Crowds cheer as biggest Confederate statue of Robert E Lee still standing in US is removed
Roughly an hour after workers tied straps around a 12-tonne statue of Robert E Lee, a crowd gathered at the pedestal in Richmond, Virginia.
They cheered and sang as the 131-year-old monument to the Confederate general – central to Civil War mythology and Lost Cause iconography – was brought to the ground.
The scene in Virginia, once the capital of the Confederacy that fought to preserve slavery, marks a watershed moment in the latest push to remove statues of slaveholders and Confederate figures from public view following a summer of racial justice protests last year and a wave of statue removals across the US.
The city’s street best known for its icons of white power no longer features any.
Virginia Governor Ralph Northam announced plans to remove the Lee statue – the largest, still-standing Confederate statue in the country – on June 4 last year, and the state’s Supreme Court sided with the decision after it was challenged, paving the way for construction crews in cherry-pickers to lift the statue from its pedestal.
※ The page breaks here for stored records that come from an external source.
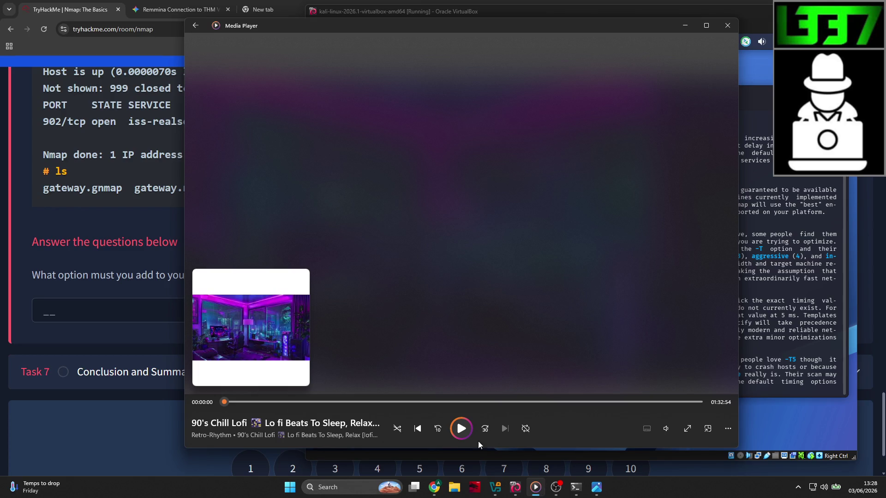
click(459, 430)
click(535, 487)
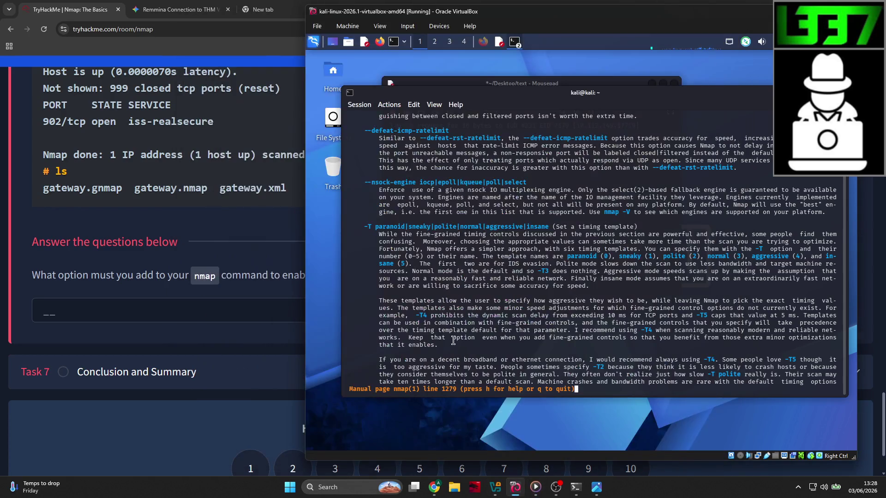
scroll(466, 309, down, 1)
scroll(466, 309, down, 17)
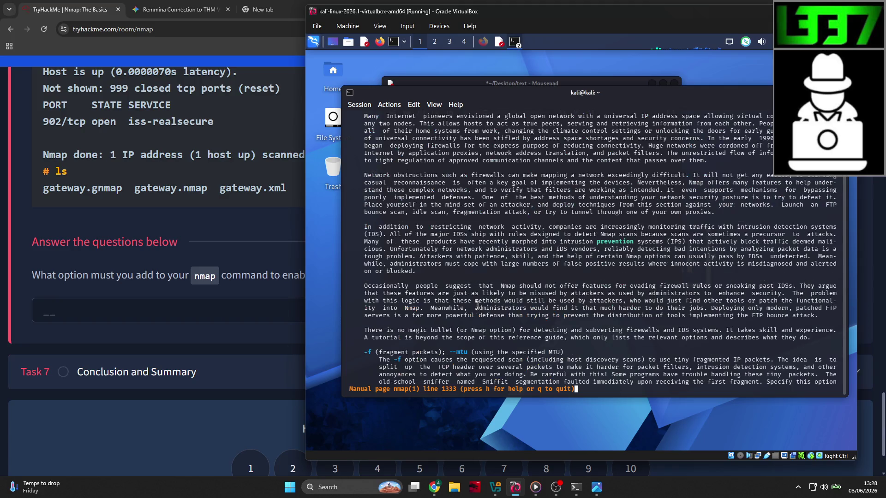
click(536, 487)
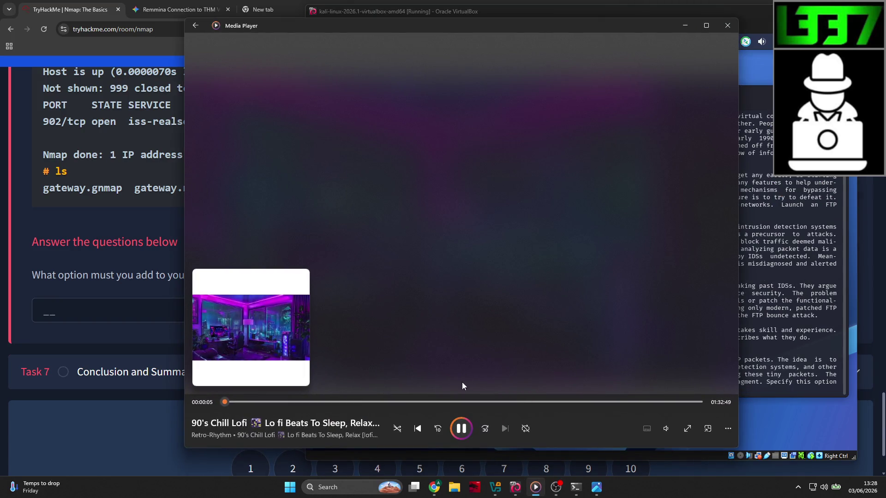
click(537, 488)
Scroll the nmap manual past -oA to the Verbosity and debugging options showing -d
scroll(484, 295, down, 14)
A crowd chanted “Black lives matter” and sang “Hey hey hey, goodbye” as a crane lifted the statue yesterday.
Crews then began sawing it into pieces to transport it to storage.
Mr Northam said removing the towering statue – a six-story bronze figure first erected in 1890 – “is an important step in showing who we are and what we value as a commonwealth. The public monuments reflect the story we choose to tell about who we are as a people”, he said in a statement yesterday.
“It is time to display history as history, and use the public memorials to honour the full and inclusive truth of who we are today and in the future.”
Richmond Mayor Levar Stoney said: “Richmond is no longer the capital of the Confederacy.
“We are a diverse, open and welcoming city and our symbols need to reflect this reality.”
The giant stone base on which the statue sat will remain in place, although the plaques around it commemorating General Lee will also be removed.
State politicians are also commissioning the Virginia Museum of Fine Arts to survey experts and members of the public to draw up a new vision for Monuments Avenue.
Following decades of att- empts to remove statues of Confederate figures from public spaces after their construction in the years following the Civil War during the Jim Crow era, demonstrators and state and local officials across the US revived their push last year.
On June 29, the US House of Representatives voted to move statues of Confederate figures from the US Capitol.